Plus, if you found your sermon online, so can I. And if I can find it online, why am I coming to your church?

4. I want to hear about the preacher’s struggles as well as their certainties

I don’t like being yelled at by someone who acts like they’re better than me. They might be better than me. A lot of people are. But the fact that you think you’re better than me means you’re probably not.

We need more humility in the pulpit. A humility that tells me, “God and the Bible are always right, but I’m not.”

We need more humility in the pulpit. A humility that tells me, “God and the Bible are always right, but I’m not.”

5. I want you to speak from your heart and your head

Preparation, study and research are essential elements in the pastor’s toolkit.

So are prayer, passion and experience.

Most pastors are stronger on one than the other. But all preachers need to bring elements of both every time they preach.

6. I want to hear from a pastor who knows and loves their congregation

I’ve been inspired many times by preachers speaking to massive, faceless crowds.

But when a pastor is speaking to a congregation that they’re serving, that they know, that they love, it shows. And it makes the message matter that much more.
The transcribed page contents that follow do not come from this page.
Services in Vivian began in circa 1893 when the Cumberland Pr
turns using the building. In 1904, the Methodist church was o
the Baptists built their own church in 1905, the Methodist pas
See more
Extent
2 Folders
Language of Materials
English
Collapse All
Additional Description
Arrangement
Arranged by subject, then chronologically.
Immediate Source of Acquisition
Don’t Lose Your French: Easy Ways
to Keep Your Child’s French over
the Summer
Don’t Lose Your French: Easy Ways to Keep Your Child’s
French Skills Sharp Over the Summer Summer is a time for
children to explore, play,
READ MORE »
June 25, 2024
When I preach, I know some deep things about a large percentage of the people I’m preaching to. Some deep, wonderful things and some deep, dark things. I don’t ever exploit what I know, but the fact that I know it makes a difference to how they hear the message.

As a church gets bigger, that personal touch gets lost. That’s not a slam on big churches, it’s just the way it is. And, for many people, the personal touch isn’t needed for them to get everything they need from the church service.

But for a lot of people, the relationship matters. I’m one of those people. And one of those pastors.

7. I want you to take a biblical moral stand (without getting mean or politically partisan)

You can preach the Bible without being a jerk about it. Truthful without getting mean.

Yes, the Bible contains difficult truths. And we can never shy away from them. Sin is real, hell is hot and eternity is long.

But I want to hear from a preacher whose heart breaks over sin and its consequences, not one who denies it – or delights in it.

I want to hear from a preacher whose heart breaks over sin and its consequences, not one who denies it – or delights in it.

The same goes for partisan politics. Just because we have the right to preach politics doesn’t mean we should. For more on this, check out my post on Why I Don’t Preach Politics from the Pulpit.

8. I want mercy to triumph over judgment

“Mercy triumphs over judgment” (James 2:13) may be the greatest sentence in the Bible.

It acknowledges the consequence of sin and offers the solution – in four simple words.

That’s what I want a great sermon to do. Acknowledge the problem. But point me towards grace. Sin and hell are true. But they are partial truths. Grace completes the truth.

9. I want to be able to do something about it

No, I don’t want homework. But I do want to be inspired to action.

Great preaching doesn’t just inform us about facts, it inspires and equips us for action.

Equipping the saints (Ephesians 4:12) is the pastor’s prime mandate.

I love an eloquent sermon. But a less-than-perfect sermon that equips me is better than an eloquent sermon that doesn’t.